Bloc de texte:
Par décision du 18 juillet 2012, l’examinateur a rejeté la demande d’enregistrement pour l’ensemble des produits visés au point 3 ci-dessus, sur le fondement de l’article 7, paragraphe 1, sous b) et c), ainsi que de l’article 7, paragraphe 2, du règlement no 207/2009, au motif que le signe en cause était descriptif et dépourvu de caractère distinctif.

5

Au dernier paragraphe de sa décision de refus d’enregistrement, l’examinateur a indiqué, en langue lituanienne, ce qui suit :

«Vous avez le droit de déposer un recours [en langue lituanienne : ‘apeliacija’] contre cette décision conformément à l’article 59 du règlement no 207/2009. Conformément à l’article 60 du règlement no 207/2009, le recours [en langue lituanienne : ‘pranešimas apie apeliaciją’] doit être déposé par écrit auprès de l’OHMI dans un délai de deux mois à compter du jour de la notification de la décision et un mémoire écrit [en langue lituanienne : ‘rašytinis prašymas’] exposant les motifs du recours doit être déposé dans un délai de quatre mois à compter de cette même date. Le mémoire [en langue lituanienne : ‘prašymas’] n’est considéré comme déposé qu’après paiement de la taxe de recours de 800 euros.»

6

Le 28 juillet 2012, la requérante a reçu la notification de la décision de l’examinateur.

7

Le 25 septembre 2012, la requérante a formé un recours, au titre des articles 58 à 64 du règlement no 207/2009, contre la décision de l’examinateur.

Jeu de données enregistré
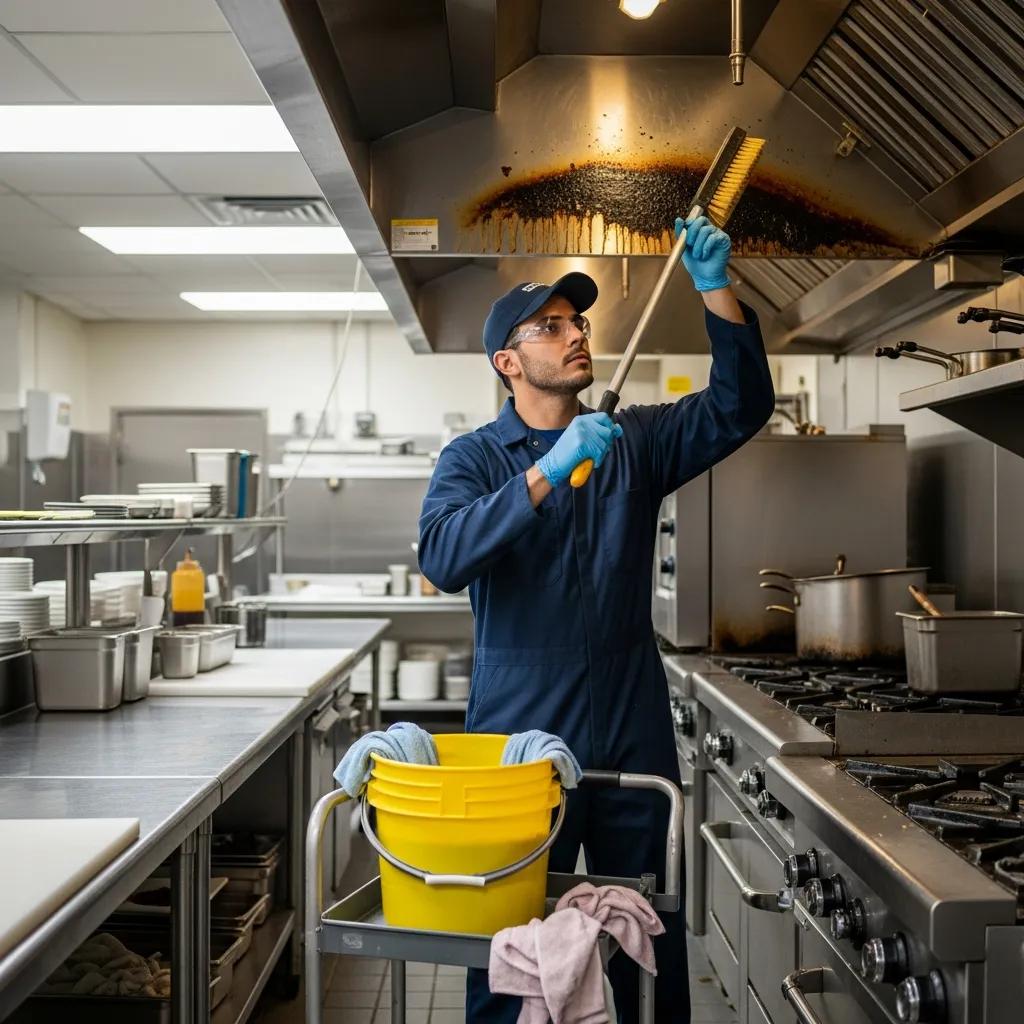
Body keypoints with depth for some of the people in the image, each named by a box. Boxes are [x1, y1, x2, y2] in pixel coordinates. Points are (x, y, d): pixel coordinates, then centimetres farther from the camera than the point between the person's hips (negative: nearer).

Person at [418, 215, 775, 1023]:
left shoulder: (634, 441, 8)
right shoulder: (474, 457, -2)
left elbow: (741, 408, -5)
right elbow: (444, 559, -20)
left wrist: (716, 290, -17)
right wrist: (547, 473, -29)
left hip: (633, 737, 3)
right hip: (519, 739, -2)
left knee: (653, 946, 12)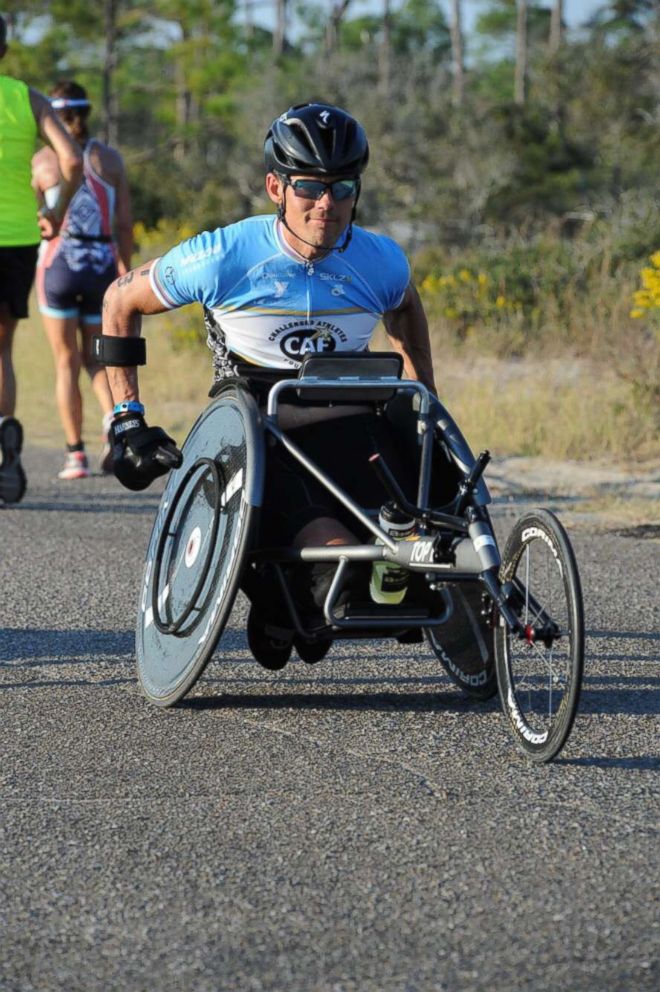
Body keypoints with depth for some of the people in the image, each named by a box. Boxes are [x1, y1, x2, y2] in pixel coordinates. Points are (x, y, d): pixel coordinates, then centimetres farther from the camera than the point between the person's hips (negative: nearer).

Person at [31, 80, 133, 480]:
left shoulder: (43, 160, -2)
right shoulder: (110, 158, 4)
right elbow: (125, 223, 4)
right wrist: (125, 269, 14)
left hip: (58, 263, -2)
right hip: (103, 264, 2)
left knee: (67, 362, 7)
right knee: (96, 358, 14)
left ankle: (76, 454, 3)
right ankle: (114, 417, -15)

Tâche assignée 1:
Relevez tous les termes en langue lituanienne cités entre crochets dans le bloc de texte.
Tâche assignée 2:
Indiquez, s'il vous plaît, le montant de la taxe de recours mentionné dans le bloc de texte.
Tâche assignée 3:
Rédigez la suite du bloc de texte sur le refus d'enregistrement, après sa dernière phrase.
Le listing n'est d'aucune utilité ici.

Résultat 1:
- apeliacija
- pranešimas apie apeliaciją
- rašytinis prašymas
- prašymas

Résultat 2:
800 euros.

Résultat 3:
8

Le 4 octobre 2012, l’OHMI a contacté la requérante par voie téléphonique, observant que la taxe de recours n’avait pas été payée. Par courrier du même jour, en réponse à cette observation, la requérante a expliqué à l’OHMI qu’il ressortait de la décision de l’examinateur et de l’article 60 du règlement no 207/2009 que ladite taxe pouvait être versée jusqu’à la date de dépôt du mémoire exposant les motifs du recours, c’est-à-dire dans un délai de quatre mois à compter de la notification de la décision.

9

Le 5 octobre 2012, l’OHMI a adressé à la requérante une notification l’informant que la taxe de recours n’avait pas été acquittée dans le délai imparti, lequel avait, selon l’OHMI, expiré le 28 septembre 2012. La requérante, invitée à présenter ses observations, s’en est tenue à son courrier du 4 octobre 2012.

10

Le 9 octobre 2012, la requérante a déposé un mémoire exposant les motifs de son recours. Le 10 octobre 2012, l’OHMI a reçu le paiement de la taxe de recours, dont la requérante s’était acquittée la veille.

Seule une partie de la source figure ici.